Rust was ordered to report to a federal prison by Wednesday, according to the Utah U.S. Attorney's Office.
A federal grand jury indicted Rust, his ex-wife Denise Rust, and their son Joshua Rust in May 2019 on numerous fraud and money laundering charges, after investigators alleged that the three orchestrated a silver trading Ponzi scheme that bilked hundreds of victims for over $200 million.
In a news release Tuesday, the Utah Department of Commerce called Rust's actions one of the biggest consumer harms the department has ever seen.
"Ponzi schemes absolutely destroy trust in the investment industry," said Margaret Busse, the department's executive director, in a prepared statement. "Without trust, individuals aren't willing to participate in future opportunities and that affects our entire economy."
Ponzi schemes absolutely destroy trust in the investment industry. Without trust, individuals aren't willing to participate in future opportunities and that affects our entire economy.
In a plea agreement, Rust admitted that he owned and operated Rust Rare Coin in Salt Lake City from 2002 until 2018. In 2008, Rust began a "silver trading program" that was fraudulent and operated as a Ponzi scheme, according to the U.S. Attorney's Office. Rust told investors he could make money by the buying and selling of silver bullion and that 100% of investor funds would go toward the buying of silver.

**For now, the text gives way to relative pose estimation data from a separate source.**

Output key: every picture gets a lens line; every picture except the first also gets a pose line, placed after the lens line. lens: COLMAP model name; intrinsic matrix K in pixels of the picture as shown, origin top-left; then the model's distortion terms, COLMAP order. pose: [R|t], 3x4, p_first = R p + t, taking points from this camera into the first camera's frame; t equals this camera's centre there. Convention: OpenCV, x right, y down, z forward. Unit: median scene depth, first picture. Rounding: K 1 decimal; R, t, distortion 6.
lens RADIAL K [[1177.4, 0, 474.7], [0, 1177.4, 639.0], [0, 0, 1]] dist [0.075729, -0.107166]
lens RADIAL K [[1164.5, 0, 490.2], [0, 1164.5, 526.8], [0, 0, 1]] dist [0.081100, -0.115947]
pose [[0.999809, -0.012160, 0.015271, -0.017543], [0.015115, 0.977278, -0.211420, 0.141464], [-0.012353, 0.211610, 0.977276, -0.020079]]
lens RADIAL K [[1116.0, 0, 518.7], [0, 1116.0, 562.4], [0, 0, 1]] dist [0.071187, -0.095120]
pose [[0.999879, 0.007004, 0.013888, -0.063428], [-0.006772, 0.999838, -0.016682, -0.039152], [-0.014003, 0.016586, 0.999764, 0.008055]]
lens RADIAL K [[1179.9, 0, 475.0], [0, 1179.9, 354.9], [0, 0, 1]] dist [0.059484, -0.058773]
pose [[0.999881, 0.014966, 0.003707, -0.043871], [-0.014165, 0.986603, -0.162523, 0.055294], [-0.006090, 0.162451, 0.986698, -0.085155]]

Over the years, investors gave Rust around $225 million, though Rust admitted that he used money from newer investors to pay older investors — the hallmark of a Ponzi scheme — and give the appearance that the trading program was profitable. The U.S. Attorney's Office said Rust told investors that by using algorithms, he never had a month where he lost money, and that even the worst year yielded a 12% return.

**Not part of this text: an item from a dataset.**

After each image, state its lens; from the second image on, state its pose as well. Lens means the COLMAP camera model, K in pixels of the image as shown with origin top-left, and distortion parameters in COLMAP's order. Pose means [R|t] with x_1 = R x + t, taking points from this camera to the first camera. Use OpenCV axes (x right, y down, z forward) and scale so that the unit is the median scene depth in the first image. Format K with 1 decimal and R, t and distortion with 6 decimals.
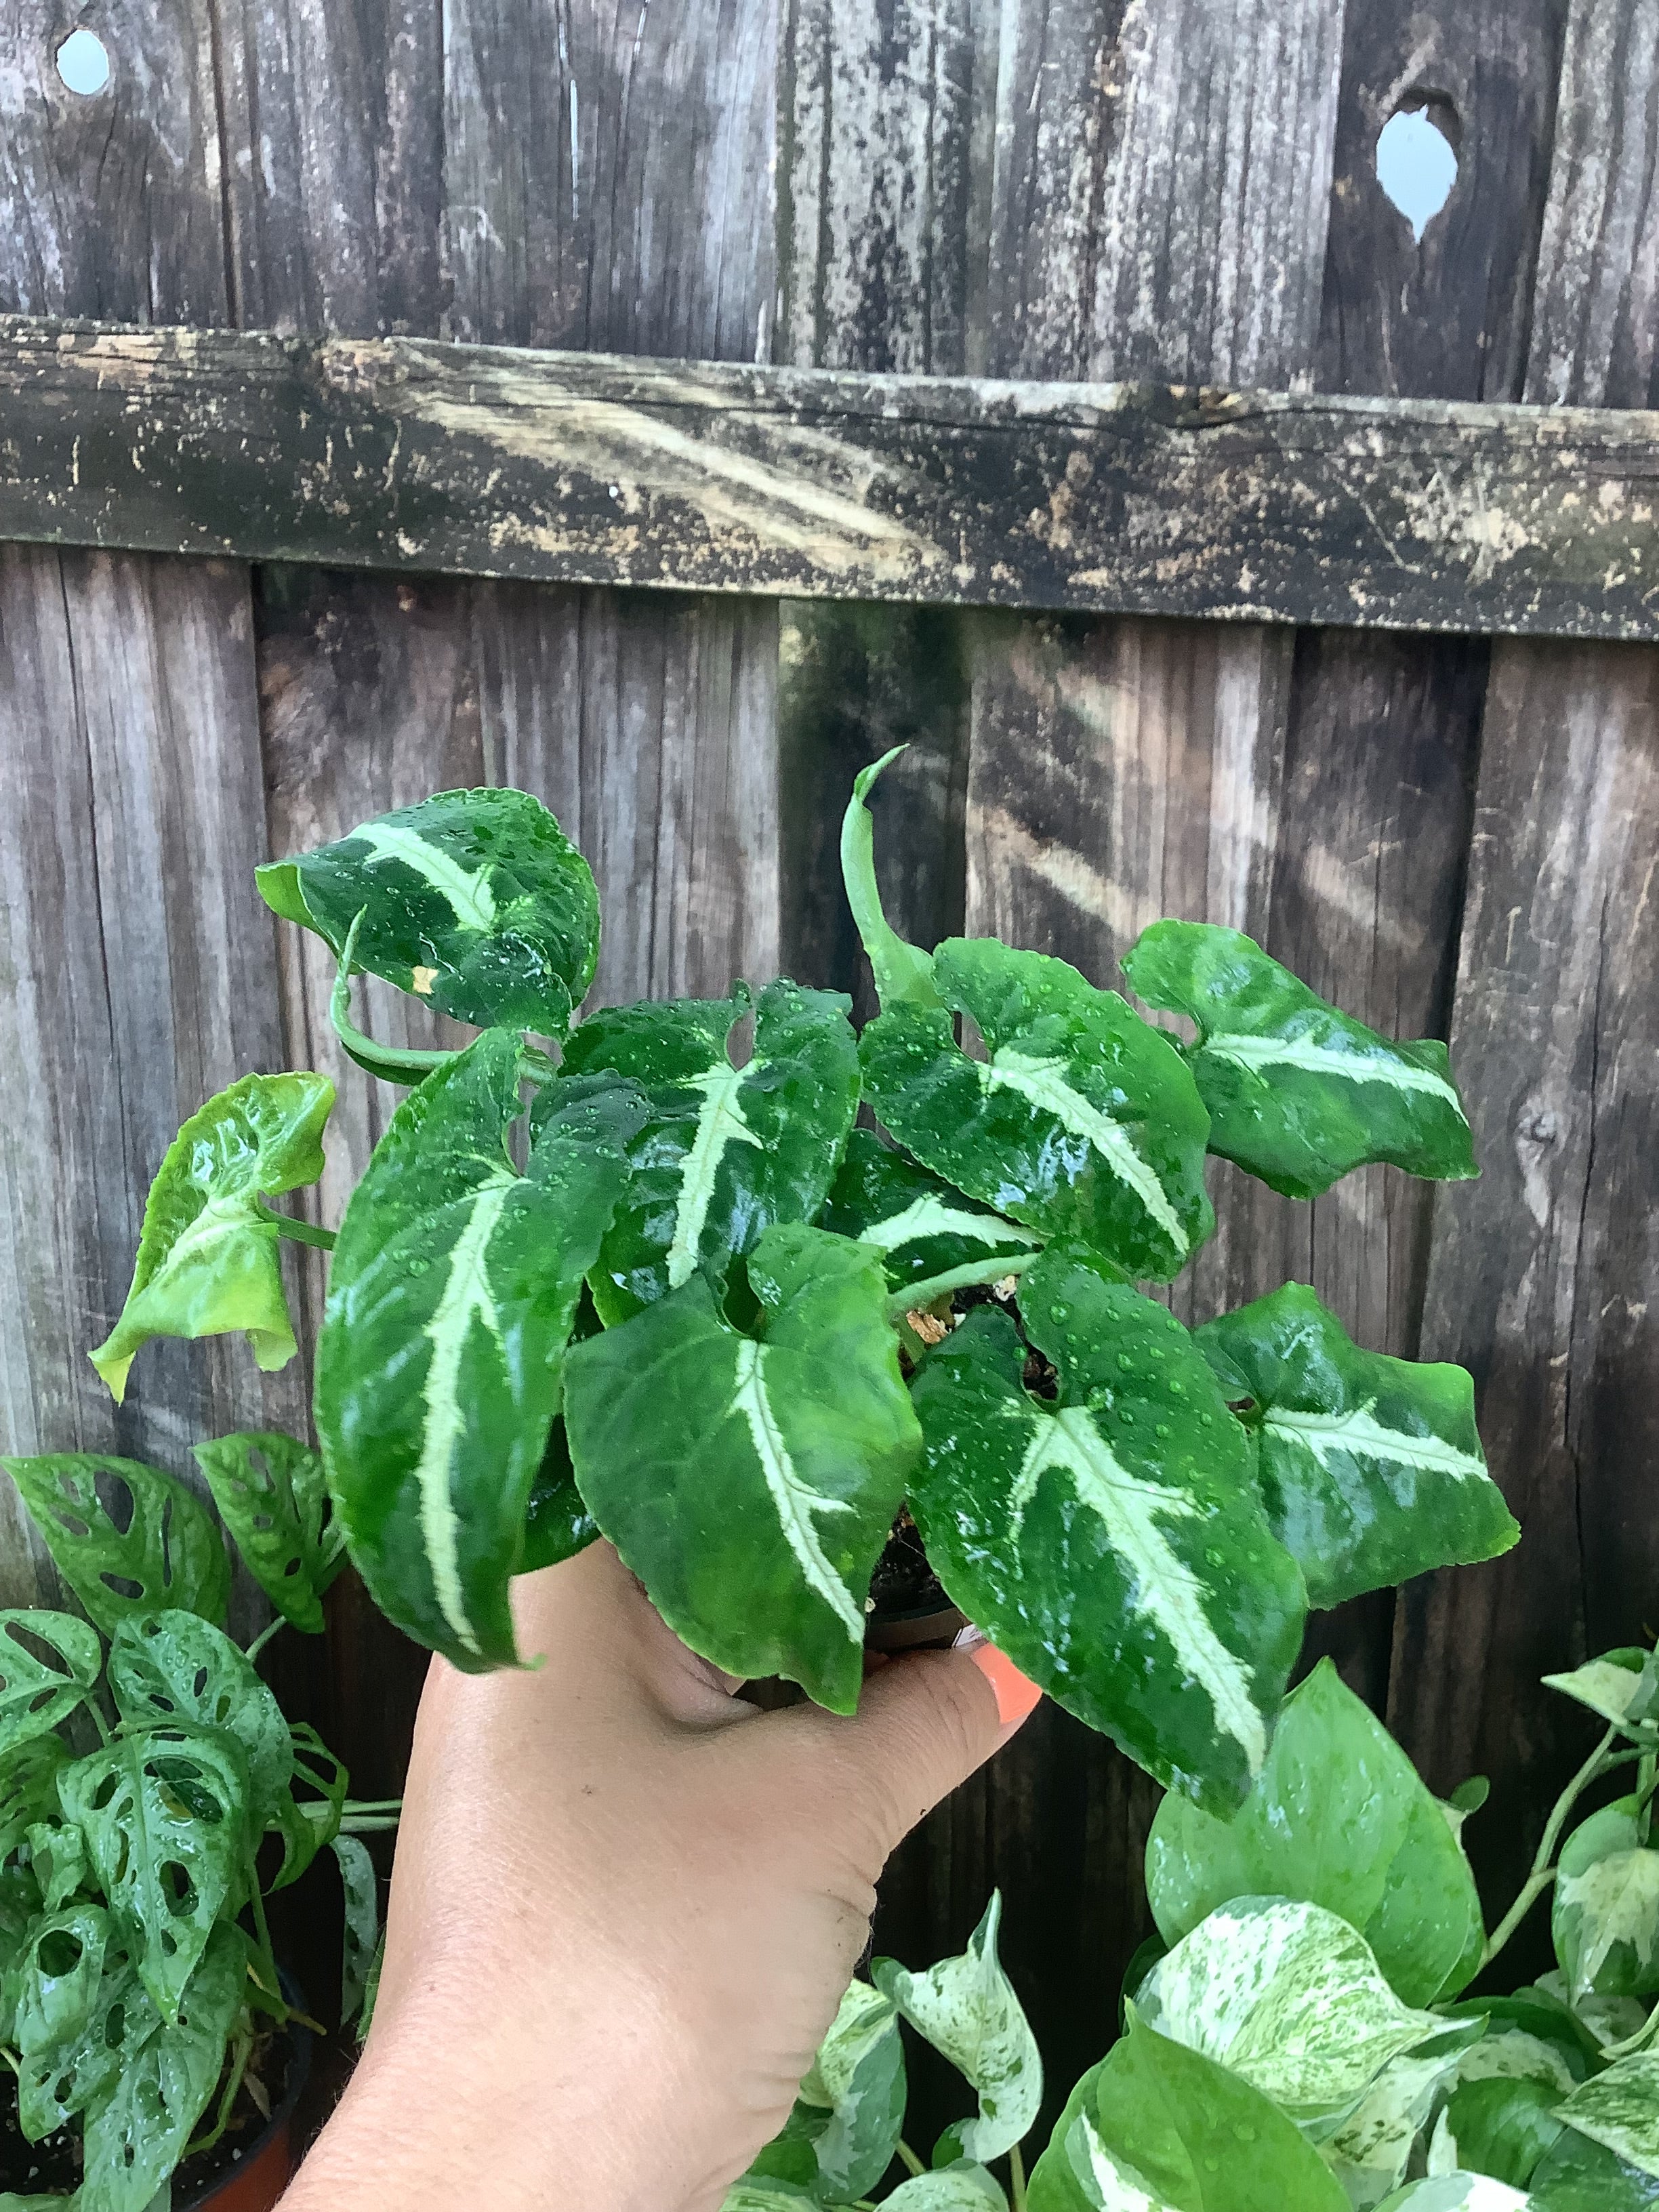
lens RADIAL K [[2041.6, 0, 814.0], [0, 2041.6, 1157.6], [0, 0, 1]] dist [0.041798, -0.140567]
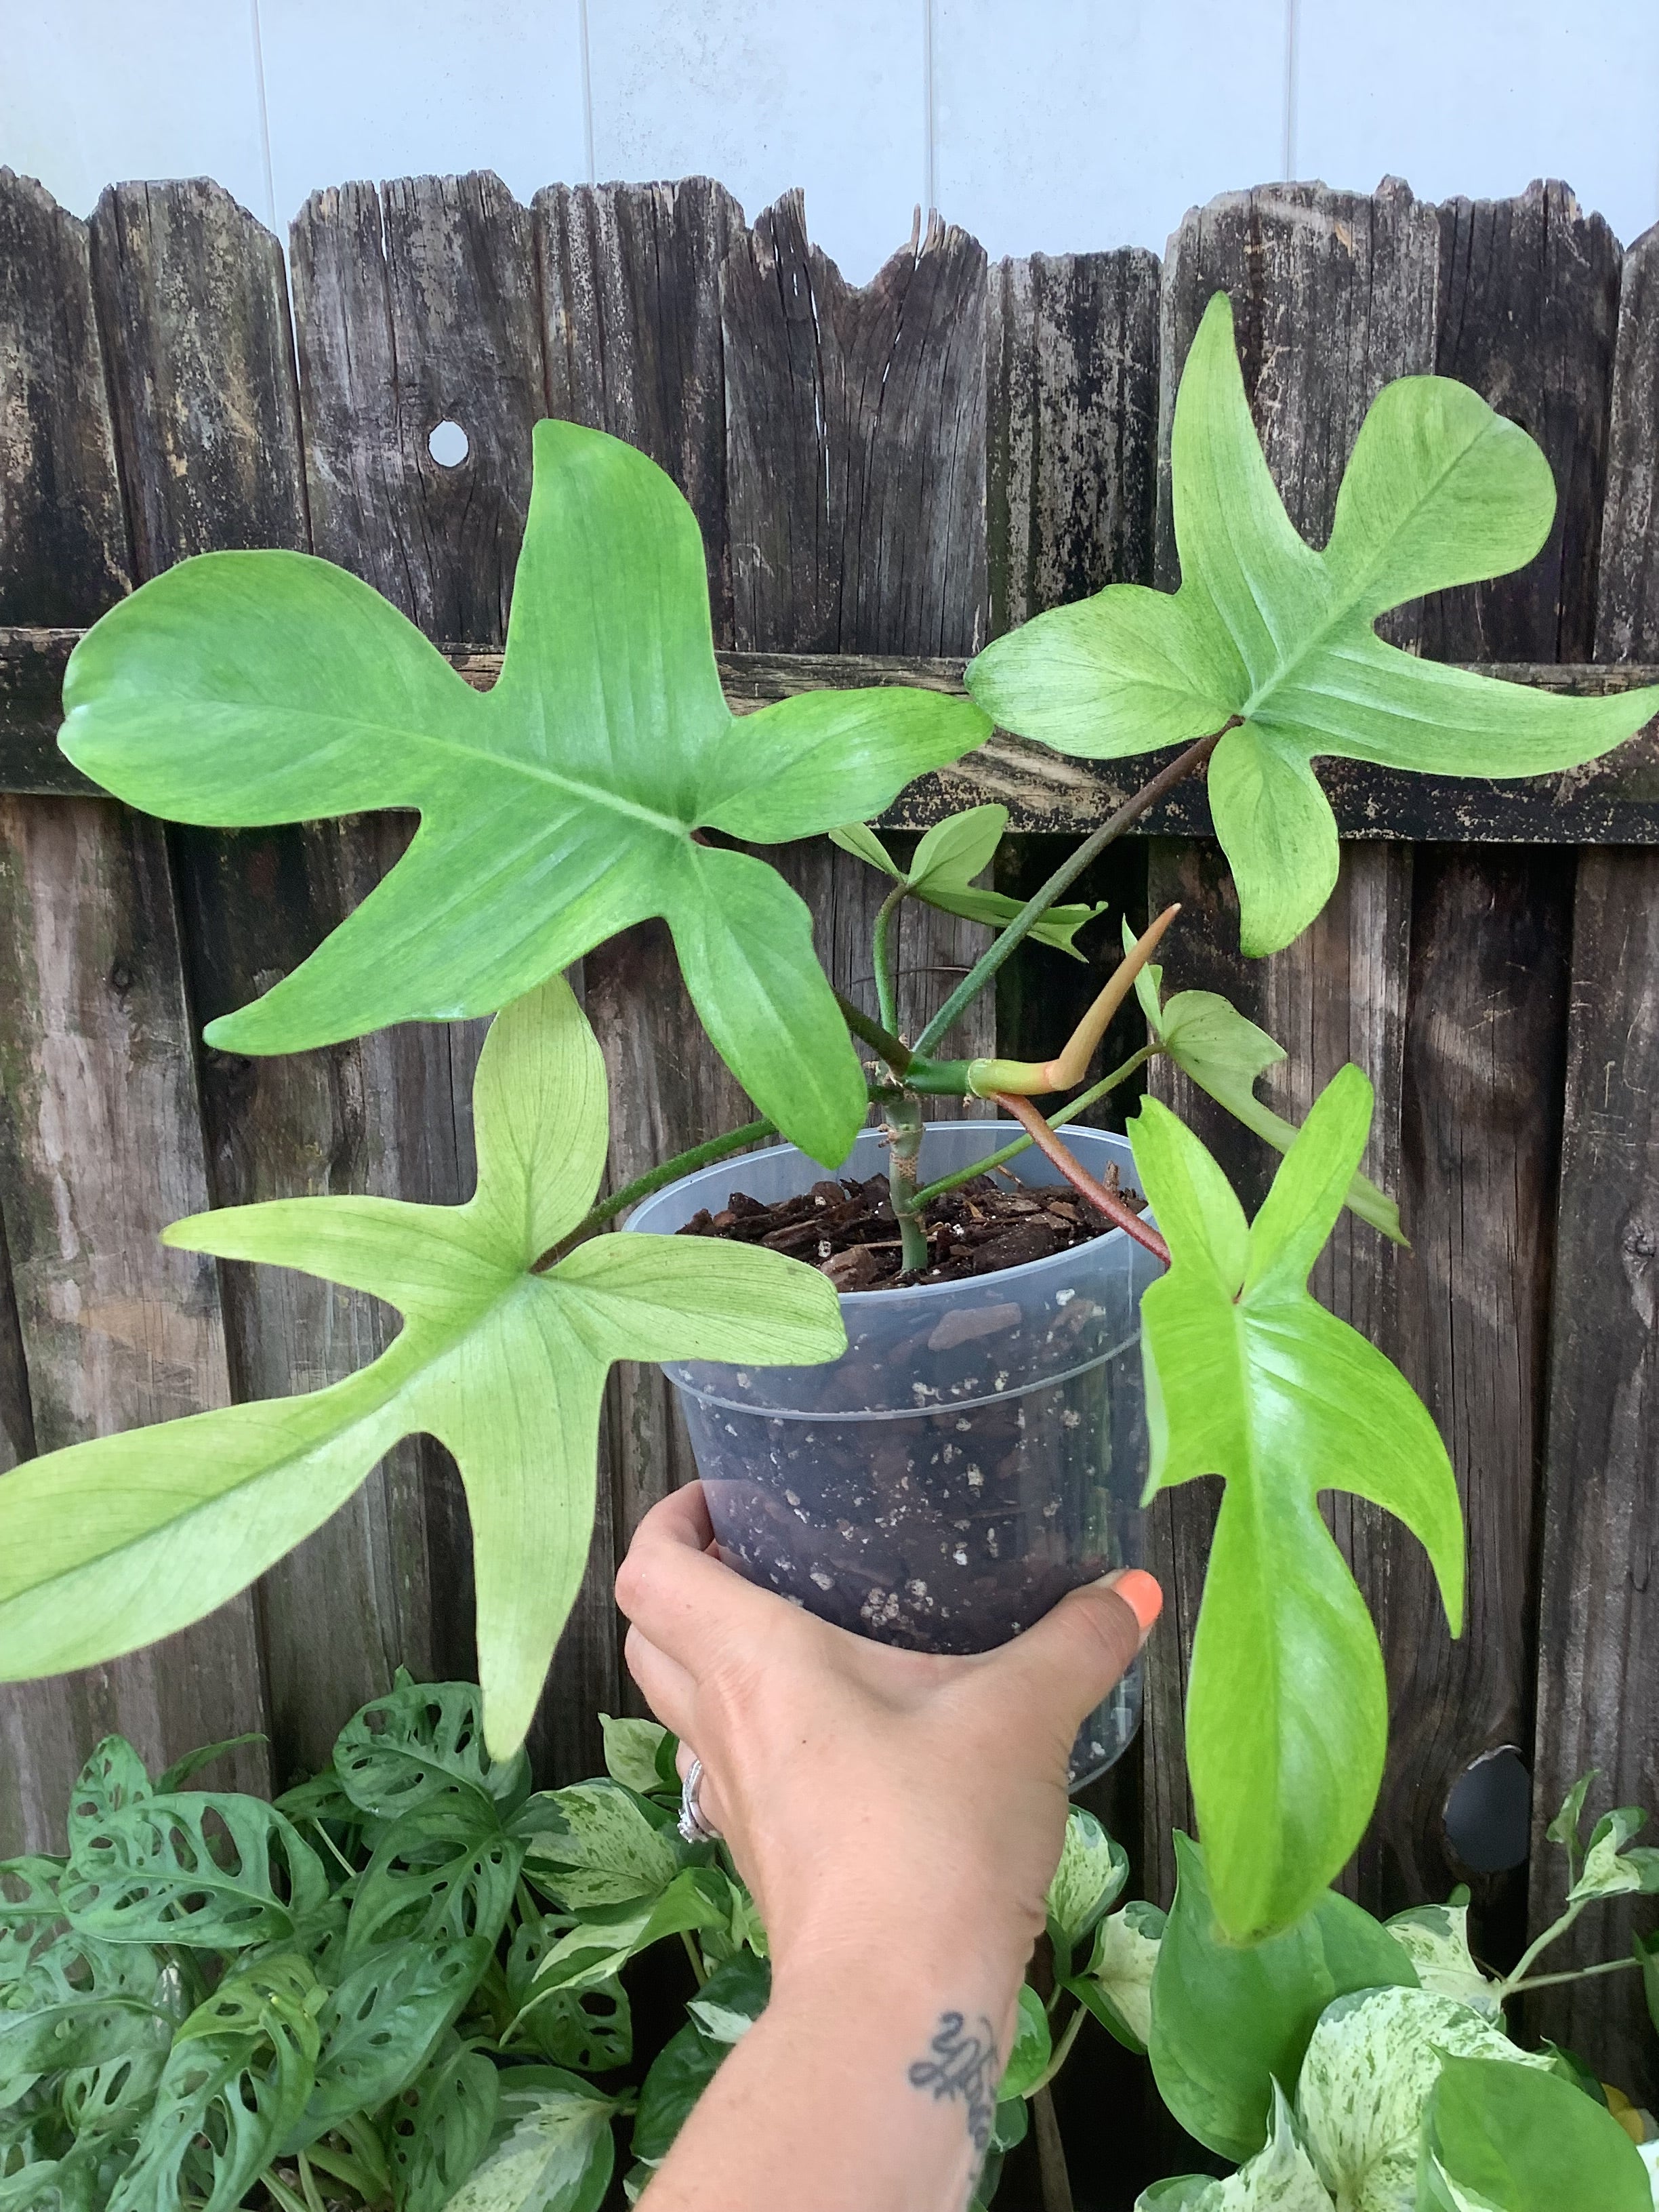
lens RADIAL K [[2041.6, 0, 796.5], [0, 2041.6, 1159.5], [0, 0, 1]] dist [0.041798, -0.140567]
pose [[0.996607, -0.022719, -0.079108, -0.045217], [0.016789, 0.997054, -0.074839, 0.019837], [0.080575, 0.073257, 0.994053, -0.256077]]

In reality, Rust had little to no silver and had not stored silver since 2016. Charging documents allege that Rust diverted investor money for his personal businesses or his personal use. Rust also admitted that in January 2016 he opened three personal accounts at Zions Bank and used the accounts to launder roughly $18 million. Some investors would later file a lawsuit against Zions Bank, alleging the bank helped Rust continue the fraud scheme.
"We hope that a 19-year prison sentence and an order to pay over $153 million sends a message to the community that the U.S. Attorney's Office is committed to prosecuting financial crimes," said Utah U.S. Attorney Andrea Martinez in a statement. "Those who defraud their family, friends and associates out of their hard-earned savings will be held accountable."
In addition to Rust's sentencing on Tuesday, his son Joshua Rust, 39, pleaded guilty to misprison of wire fraud conspiracy, according to a statement in advance of his plea. The document indicates Joshua Rust could face a maximum prison sentence of up to three years, a $250,000 fine and three years of supervised release. However, his sentence will more likely be up to 18 months in prison or five years of probation.
In June 2020, Denise Rust, 61, pleaded guilty to a money laundering charge, and she was later sentenced the following September to 18 months in prison with three years of supervised release. She described herself as an "unwitting pawn in Gaylen's world" during her sentencing hearing.
Correction: An earlier version incorrectly stated Joshua Rust pleaded guilty to wire fraud instead of misprison of wire fraud conspiracy.